A growing number of GOP lawmakers are expressing alarm about the Department of Education’s actions, cheered by the campus left, to curtail free speech and due process for college students. The Chronicle of Higher Education reports that the DOE is fielding tough questions from Kansas Sen. James Lankford about its order that colleges adopt a “preponderance of the evidence” standard in adjudicating sexual assault, and about its expansion of the definition of sexual harassment to include what many experts say is constitutionally protected speech. . . .

Lankford and Alexander aren’t even the two most well-known GOP lawmakers to clash with the Obama Administration on campus civil liberties: In 2013, Sen.

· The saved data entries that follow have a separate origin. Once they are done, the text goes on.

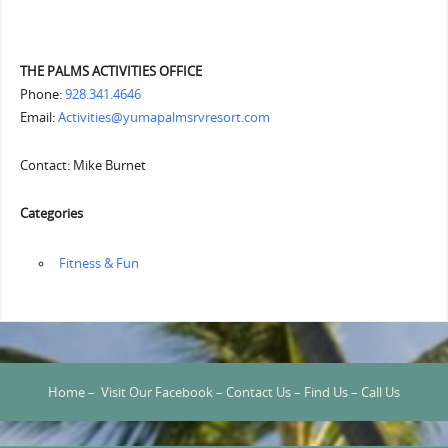
THE PALMS ACTIVITIES OFFICE
Phone:
928.341.4646
Email:
Activities@yumapalmsrvresort.com
Contact: Mike Burnet
Categories
‏‏‎ ‎Fitness & Fun
Home
–
Visit Our Facebook
–
Contact Us
–
Find Us
–
Call Us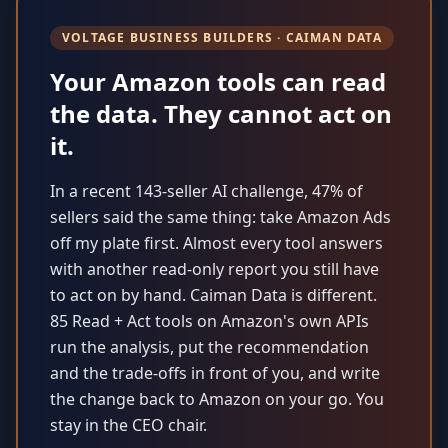
VOLTAGE BUSINESS BUILDERS · CAIMAN DATA
Your Amazon tools can read
the data. They cannot act on
it.
In a recent 143-seller AI challenge, 47% of
sellers said the same thing: take Amazon Ads
off my plate first. Almost every tool answers
with another read-only report you still have
to act on by hand. Caiman Data is different.
85 Read + Act tools on Amazon's own APIs
run the analysis, put the recommendation
and the trade-offs in front of you, and write
the change back to Amazon on your go. You
stay in the CEO chair.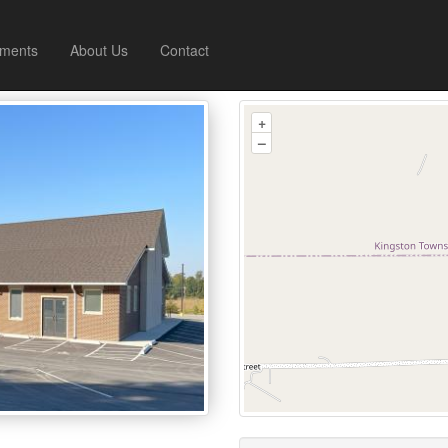
ments
About Us
Contact
+
–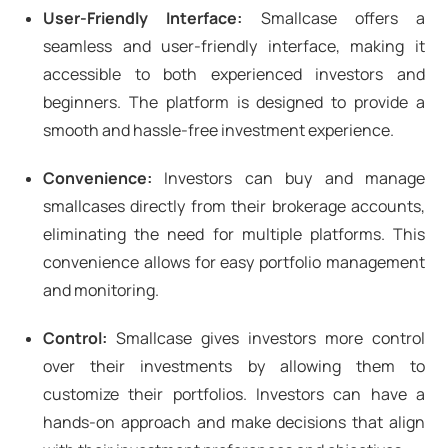
User-Friendly Interface:
Smallcase offers a
seamless and user-friendly interface, making it
accessible to both experienced investors and
beginners. The platform is designed to provide a
smooth and hassle-free investment experience.
Convenience:
Investors can buy and manage
smallcases directly from their brokerage accounts,
eliminating the need for multiple platforms. This
convenience allows for easy portfolio management
and monitoring.
Control:
Smallcase gives investors more control
over their investments by allowing them to
customize their portfolios. Investors can have a
hands-on approach and make decisions that align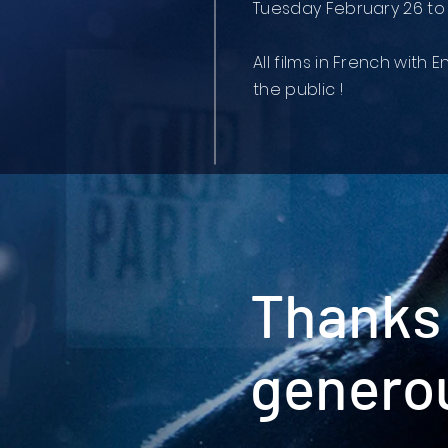
Tuesday February 26 to
All films in French with E
the public !
Thanks 
genero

John McCain sent a letter to Eric Holder arguing that the Administration’s “suggested disciplinary procedures are direct hindrances to students’ and teachers’ First Amendment rights,” and questioning whether it had the authority to impose them. (The Administration later backed off from the regulations at issue in that particular case).
We are glad to see that Congress is asserting is oversight powers in this way: Under President Obama, the heavily ideological Office for Civil Rights in Education has effectively gone rogue, unilaterally forcing hundreds of colleges to rewrite their rules of conduct while mostly avoiding accountability.

Still, Congress needs to do more. So far, the fierce debate over campus civil liberties has been handled almost entirely by the executive (which has almost always sided with the campus left) and the courts (which are modestly pushing back, at least at the state level). Congress must take a larger role in resolving these questions, and in particular, clarifying its expectations of both campuses and administrative agencies. While this may be a polarizing issue, its likely that at least some Democratic lawmakers would be unwilling to support the more radical initiatives of the Department of Education bureaucrats. After all, President Obama has himself spoken up for campus free speech, and even Sen. Bernie Sanders has suggested that progressives are approaching the sexual assault issue the wrong way.

Also, the GOP could do worse than to attack the “war on women” schtick by pointing out the very real war on college men.